West’s techniques honed Smeed’s approach to recording

“It has changed it,” Smeed said. “As soon as you get in there, it’s all about being focused. It has really helped me lay down a song and made me more direct and on-point and helped me get the best take possible.”

Saturday night at the RecordBar, Smeed will be backed by a trio. Truckstop Honeymoon will open and celebrate the release of its new album, “Big Things and Little Things.”

In addition to the title track and its fishing tale, “Lunker Bass” includes a cover of a Katie West song, “Cry Like a Baby.”

“It’s one of my favorite tunes she’s written,” Smeed said.

Another “Lunker” track, “Starting All Over Again,” is a tribute to a friend.

“It was inspired by a 90-year-old friend,” he said. “I used to hang his Christmas lights every year. Last year he went into a rest home because he’d fallen too many times and he was so gracious about it, you know, still flirting with the nurses, that I wrote about it.”

The song “Bumper Sticker” is a bit of nonsense, but it’s one of his favorite songs to perform live.

“It’s a bunch of bumper sticker messages slammed together,” he said. “I was reading an interview with one of my favorite songwriters who was asked to give advice to younger songwriters coming up, and he said, ‘I wouldn’t write anything you aren’t proud of because you might have to play it for the rest of your life.’ And I thought, ‘Oh, man. I failed my idol.’

“I can’t say I’m really proud of that song, but it’s really fun to perform. It’s like a feel-good summer hit. It really doesn’t make much sense but it makes people chuckle and sing.”

Smeed writes every day, no matter how inspired.

“I like to at least get some kind of idea out,” he said. “I don’t always keep what I write, but I like to put in some time in the morning before I start staring at screens and do the other stuff gets in the way. It’s a good exercise.”

Since he started writing almost 16 years ago, he has figured out the most direct path to writing something worth keeping: Write about what you know and what you’ve lived. The most difficult part is knowing when you’re finished — when you’ve landed the fish, so to speak.
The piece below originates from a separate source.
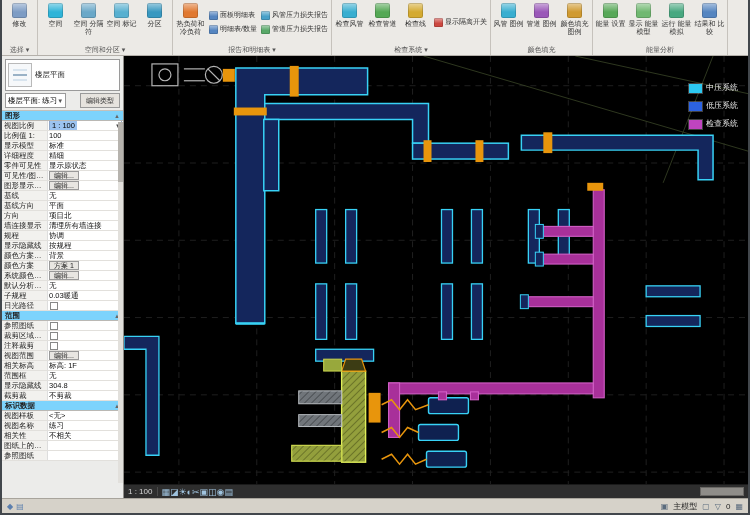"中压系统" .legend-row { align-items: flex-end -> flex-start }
“Sometimes I don’t know if the songs are ever finished,” he said. “As soon as I think it’s finished, I’ll give it a day or two or maybe a week and then go back to it and play it, review it. Then maybe I’ll send it to a few friends to see what they think of it, then probably review it again and alter the course and eventually decide I have to finish this thing. It has to be done, one way or another, or I’ll spend the rest of my life agonizing over two lines.

“That’s what’s cool about a lot of the songs on this new album: They feel complete and concise. I feel like I got my point across, which may be the answer to your question: You know it’s finished when you feel like you got your point across.”

Timothy Finn: 816-234-4781, @phinnagain


Sky Smeed will celebrate the release of “Lunker Bass” with a performance Saturday night at the RecordBar, 1520 Grand Blvd. Truckstop Honeymoon will open at 8 p.m. Admission to the 18-and-older show is $10.